**ATIVIDADE 1**.
Coloque em uma tabela Markdown, com as colunas n (número da linha) e Linha, tudo o que vai do início dos registros até a linha que contém "ext time I comment.", incluindo as duas pontas e omitindo as linhas em branco. Deixe as imagens de fora da resposta.

::: TRECHO DO TEXTO

Uma anã branca, conhecida por sugar matéria estelar de sua estrela companheira, está encolhendo cada vez mais, enquanto os cientistas estimam que, em termos cósmicos, ela vai explodir relativamente cedo.
Além disso, essa anã branca, ou estrela morta, está realizando uma rotação bem rápida. Segundo os pesquisadores, isso pode ser explicado por seu raio de encolhimento.
A anã “vampira” é companheira da estrela HD 49798, localizada a cerca de 1,7 mil anos-luz de distância da Terra e tem massa de cerca de 1,5 vezes a do Sol. Segundo o Space.com, os astrônomos buscam esse objeto estelar desde 1997, época na qual foi descoberto que ele emitia raios X.
12 anos depois, em 2009, o XMM-Newton, telescópio de raios X, localizado em órbita, da Agência Espacial Europeia (ESA, na sigla em inglês), descobriu que esse objeto é mesmo uma anã branca. Deram a ela o nome de RX J0648.0-4418.

Desvendando a anã branca
- A RX J0648.0–4418, além de ter massa de cerca de 1,2 vezes a do Sol, também é a anã branca com a rotação mais rápida já detectada: ela gira uma vez a cada 13 segundos ou mais;
- Isso é quase duas vezes mais rápido que a segunda anã branca mais veloz em rotação, a LAMOST J0240 + 1952, que gira uma vez a cada 25 segundos;
- Contudo, a rotação da anã branca “comilona” é tão rápida não é explicável apenas por sua alimentação voraz;
- Uma análise de Sandro Mereghetti, do Instituto Nacional de Astrofísica (INAF) de Roma (Itália), confirmou que o que explica essa velocidade tamanha é o fato de que essa anã branca “vampira” está encolhendo.
Ao Space.com, Mereghetti explicou que “o aspecto mais intrigante é a taxa de rotação do objeto compacto em acreção. Isso é difícil de explicar, dada a baixa taxa de massa acretada e momento angular”.
Mas não é só a velocidade da RX J0648.0–4418 a torna singular. Além disso, é o único binário emissor de luz da raios X que apresenta anã branca removendo material estelar de estrela sub-anã e altamente evoluída, que queima hélio.
“Este sistema é bem diferente de todos os outros binários de raios X que conhecemos: nenhum deles tem uma sub-anã quente derramando massa em uma anã branca”, afirmou Mereghetti. Esse pode ser um estágio de curta duração na evolução dos binários, o que poderia explicar a raridade desse tipo de sistema.

::::::

**ATIVIDADE 2**.
Indique se cada afirmação abaixo está de acordo com o texto sobre a anã branca, respondendo sim ou não e citando exatamente as palavras do texto que decidem a questão.
(a) O telescópio XMM-Newton descobriu em 2009 que o objeto é mesmo uma anã branca.
(b) A LAMOST J0240 + 1952 gira uma vez a cada 13 segundos.
(c) Os astrônomos buscam esse objeto estelar desde 2009.

::: MATERIAL DE ORIGEM

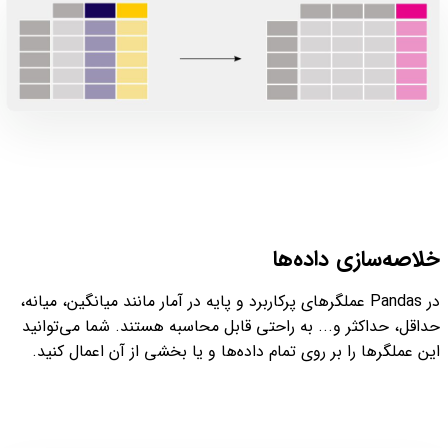
خلاصه‌سازی داده‌ها
در Pandas عملگرهای پرکاربرد و پایه در آمار مانند میانگین، میانه،
حداقل، حداکثر و... به راحتی قابل محاسبه هستند. شما می‌توانید
این عملگرها را بر روی تمام داده‌ها و یا بخشی از آن اعمال کنید.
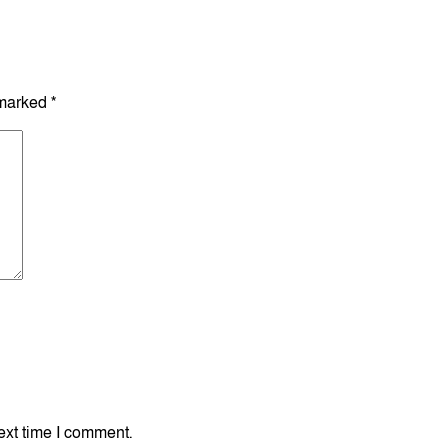
 marked
*
ext time I comment.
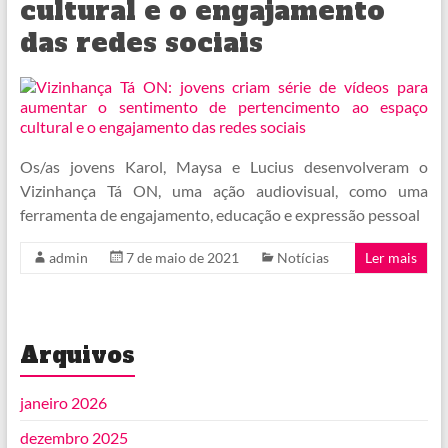
cultural e o engajamento
das redes sociais
Os/as jovens Karol, Maysa e Lucius desenvolveram o
Vizinhança Tá ON, uma ação audiovisual, como uma
ferramenta de engajamento, educação e expressão pessoal
admin
7 de maio de 2021
Notícias
Ler mais
Arquivos
janeiro 2026
dezembro 2025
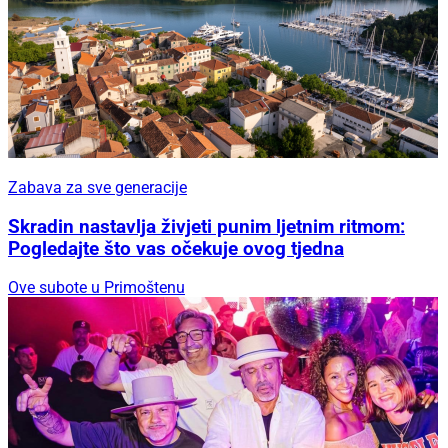
Zabava za sve generacije
Skradin nastavlja živjeti punim ljetnim ritmom:
Pogledajte što vas očekuje ovog tjedna
Ove subote u Primoštenu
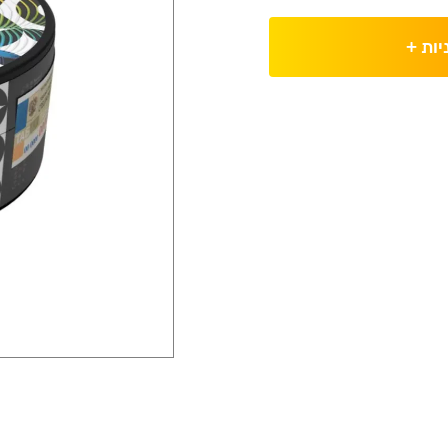
יות
+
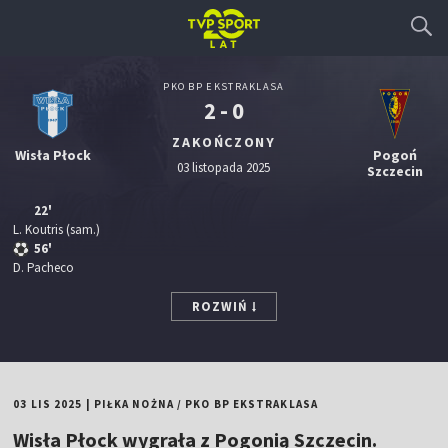
PKO BP EKSTRAKLASA
2 - 0
ZAKOŃCZONY
Wisła Płock
Pogoń
03 listopada 2025
Szczecin
22'
L. Koutris
(sam.)
56'
D. Pacheco
ROZWIŃ
03 LIS 2025
|
PIŁKA NOŻNA
/
PKO BP EKSTRAKLASA
Wisła Płock wygrała z Pogonią Szczecin.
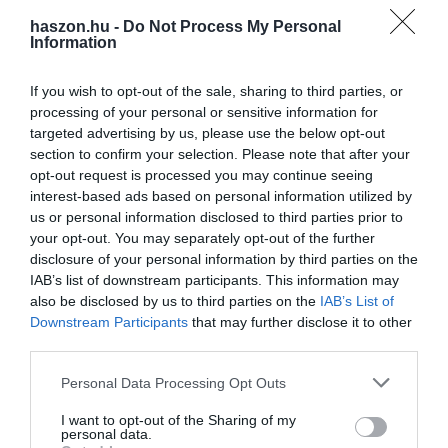
nyilván 2024 utolsó negyedévében Magyarországon, amelyeken
haszon.hu -
Do Not Process My Personal
10 456 milliárd forintnyi vagyont kezeltek: ez azt jelenti, hogy az
Information
egy ügyfélre jutó, átlagos vagyon 221 millió forint környékén
alakult. A prémium- és privátbanki szegmens közötti átmenetet
If you wish to opt-out of the sale, sharing to third parties, or
jelentő, „affluens premium plus” ügyfeleknél valamivel 59 ezer
processing of your personal or sensitive information for
felett járt a vezetett számlák száma, 2341 milliárdos kezelt vagyon
targeted advertising by us, please use the below opt-out
– és 40 milliós, egy számlára jutó átlag – mellett. A prémiumbanki
section to confirm your selection. Please note that after your
opt-out request is processed you may continue seeing
területen viszont már 628 ezernél is több számlát tartottak nyilván
interest-based ads based on personal information utilized by
tavaly, 7772 milliárd forintos vagyon és 12 milliós, egy számlára
us or personal information disclosed to third parties prior to
jutó átlag mellett. (Forrás:
vg.hu
)
your opt-out. You may separately opt-out of the further
disclosure of your personal information by third parties on the
IAB’s list of downstream participants. This information may
also be disclosed by us to third parties on the
IAB’s List of
háztartások
vagyon
pénz
gyarapodás
Downstream Participants
that may further disclose it to other
third parties.
gazdagok
Please note that this website/app uses one or more Google
Personal Data Processing Opt Outs
services and may gather and store information including but
not limited to your visit or usage behaviour. You may click to
I want to opt-out of the Sharing of my
personal data.
grant or deny consent to Google and its third-party tags to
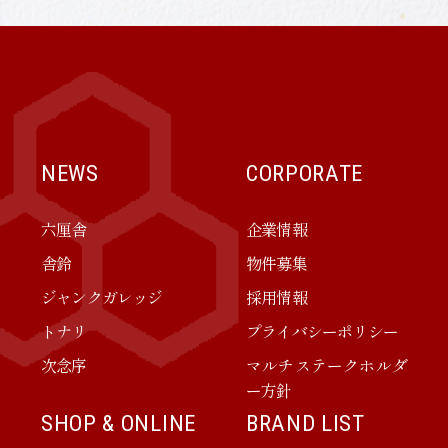
NEWS
CORPORATE
六厘舎
企業情報
舎鈴
物件募集
ジャンクガレッジ
採用情報
トナリ
プライバシーポリシー
次念序
マルチステークホルダ
ー方針
SHOP & ONLINE
BRAND LIST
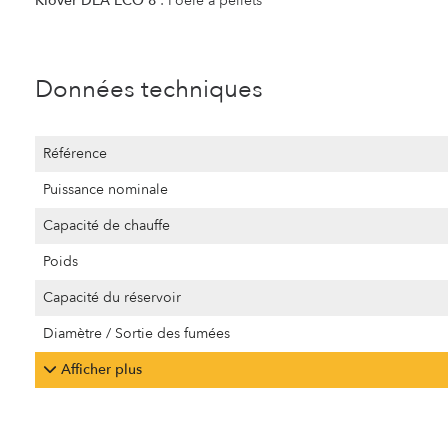
Klover DEA ECO 8
: Poêle à pellets
Données techniques
Référence
Puissance nominale
Capacité de chauffe
Poids
Capacité du réservoir
Diamètre / Sortie des fumées
Afficher plus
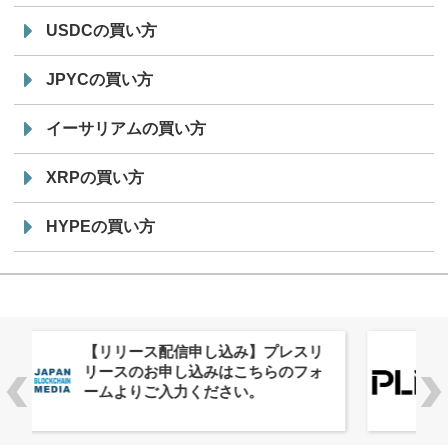
USDCの買い方
JPYCの買い方
イーサリアムの買い方
XRPの買い方
HYPEの買い方
株式会社PlnX、アジア最大級のグロ
ーバルWeb3カンファレンス
「WebX2026」とのコラボレーショ
ンを決定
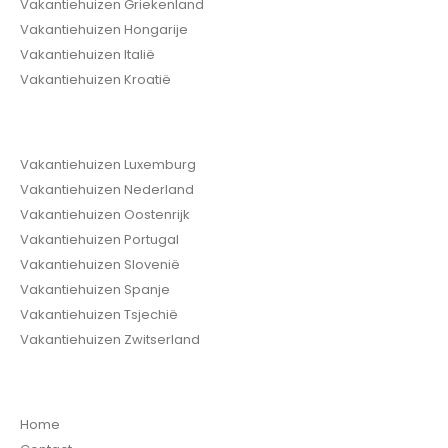
Vakantiehuizen Griekenland
Vakantiehuizen Hongarije
Vakantiehuizen Italië
Vakantiehuizen Kroatië
Vakantiehuizen Luxemburg
Vakantiehuizen Nederland
Vakantiehuizen Oostenrijk
Vakantiehuizen Portugal
Vakantiehuizen Slovenië
Vakantiehuizen Spanje
Vakantiehuizen Tsjechië
Vakantiehuizen Zwitserland
Home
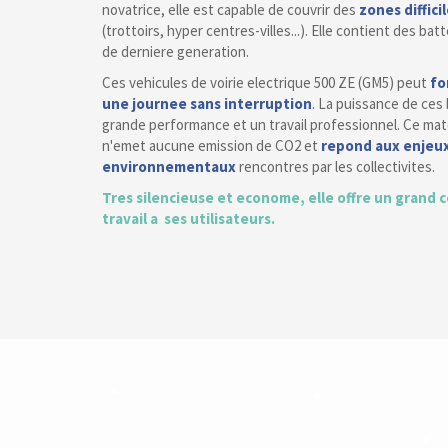
novatrice, elle est capable de couvrir des
zones diffici
(trottoirs, hyper centres-villes...). Elle contient des batt
de derniere generation.
Ces vehicules de voirie electrique 500 ZE (GM5) peut
fo
une journee sans interruption
. La puissance de ces 
grande performance et un travail professionnel. Ce ma
n'emet aucune emission de CO2 et
repond aux enjeu
environnementaux
rencontres par les collectivites.
Tres silencieuse et econome, elle offre un grand 
travail a ses utilisateurs.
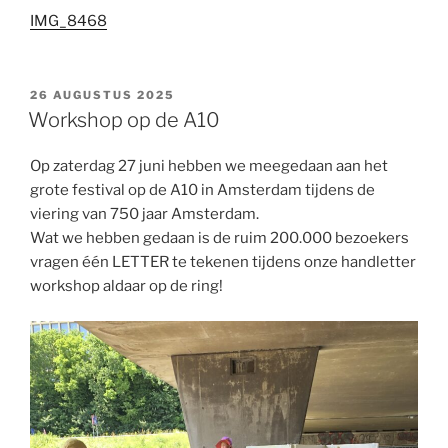
IMG_8468
GEPLAATST
26 AUGUSTUS 2025
OP
Workshop op de A10
Op zaterdag 27 juni hebben we meegedaan aan het
grote festival op de A10 in Amsterdam tijdens de
viering van 750 jaar Amsterdam.
Wat we hebben gedaan is de ruim 200.000 bezoekers
vragen één LETTER te tekenen tijdens onze handletter
workshop aldaar op de ring!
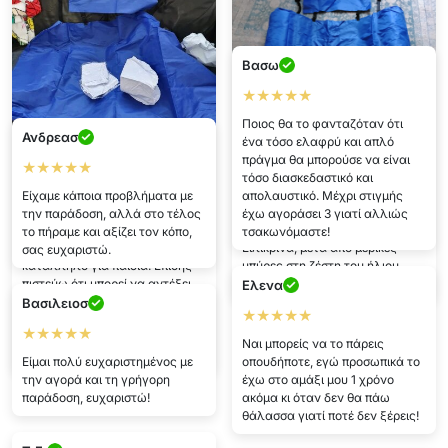
Βασω
★★★★★
Ποιος θα το φανταζόταν ότι
Ανδρεασ
ένα τόσο ελαφρύ και απλό
πράγμα θα μπορούσε να είναι
★★★★★
τόσο διασκεδαστικό και
Νορα
Κοσμασ
Είχαμε κάποια προβλήματα με
απολαυστικό. Μέχρι στιγμής
την παράδοση, αλλά στο τέλος
έχω αγοράσει 3 γιατί αλλιώς
★★★★★
★★★★★
το πήραμε και αξίζει τον κόπο,
τσακωνόμαστε!
Το κάθισμα είναι υπέροχο! Είναι
Ειλικρινά, μετά από μερικές
σας ευχαριστώ.
κατάλληλο για παιδιά. Επίσης
μπύρες στη ζέστη του ήλιου,
πιστεύω ότι μπορεί να αντέξει
αυτό το κάθισμα βολεύει...
Ελενα
έναν άνθρωπο που ζυγίζει
Βασιλειοσ
★★★★★
(σςςς) πάνω από 100 κιλά. Με
★★★★★
λίγα λόγια, αξίζει να το
Ναι μπορείς να το πάρεις
αγοράσετε!
Είμαι πολύ ευχαριστημένος με
οπουδήποτε, εγώ προσωπικά το
την αγορά και τη γρήγορη
έχω στο αμάξι μου 1 χρόνο
παράδοση, ευχαριστώ!
ακόμα κι όταν δεν θα πάω
θάλασσα γιατί ποτέ δεν ξέρεις!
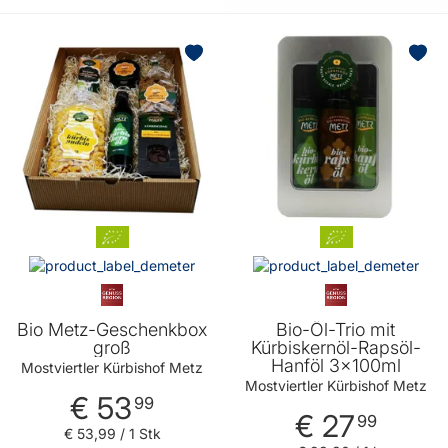
Bio Metz-Geschenkbox
Bio-Öl-Trio mit
groß
Kürbiskernöl-Rapsöl-
Hanföl 3x100ml
Mostviertler Kürbishof Metz
Mostviertler Kürbishof Metz
€ 53
99
€ 27
99
€ 53
,
99
/ 1 Stk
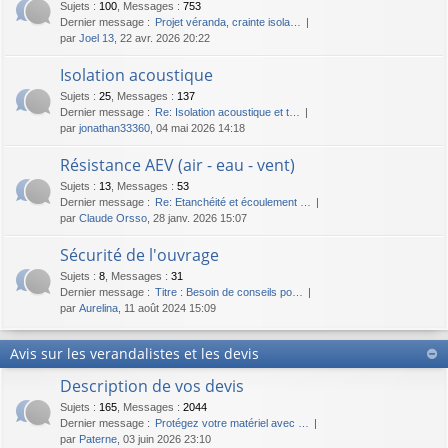
Sujets
:
100
,
Messages
:
753
Dernier message :
Projet véranda, crainte isola…
par
Joel 13
, 22 avr. 2026 20:22
Isolation acoustique
Sujets
:
25
,
Messages
:
137
Dernier message :
Re: Isolation acoustique et t…
par
jonathan33360
, 04 mai 2026 14:18
Résistance AEV (air - eau - vent)
Sujets
:
13
,
Messages
:
53
Dernier message :
Re: Etanchéité et écoulement …
par
Claude Orsso
, 28 janv. 2026 15:07
Sécurité de l'ouvrage
Sujets
:
8
,
Messages
:
31
Dernier message :
Titre : Besoin de conseils po…
par
Aurelina
, 11 août 2024 15:09
Avis sur les verandalistes et les devis
Description de vos devis
Sujets
:
165
,
Messages
:
2044
Dernier message :
Protégez votre matériel avec …
par
Paterne
, 03 juin 2026 23:10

::::::

**RESPOSTA ESCRITA 1**.
| n | Linha |
|---|---|
| 1 | خلاصه‌سازی داده‌ها |
| 2 | در Pandas عملگرهای پرکاربرد و پایه در آمار مانند میانگین، میانه، |
| 3 | حداقل، حداکثر و... به راحتی قابل محاسبه هستند. شما می‌توانید |
| 4 | این عملگرها را بر روی تمام داده‌ها و یا بخشی از آن اعمال کنید. |
| 5 |  marked |
| 6 | * |
| 7 | ext time I comment. |

**RESPOSTA ESCRITA 2**.
(a) Sim: "em 2009, o XMM-Newton, telescópio de raios X, localizado em órbita, da Agência Espacial Europeia (ESA, na sigla em inglês), descobriu que esse objeto é mesmo uma anã branca."
(b) Não: "a LAMOST J0240 + 1952, que gira uma vez a cada 25 segundos"
(c) Não: "os astrônomos buscam esse objeto estelar desde 1997"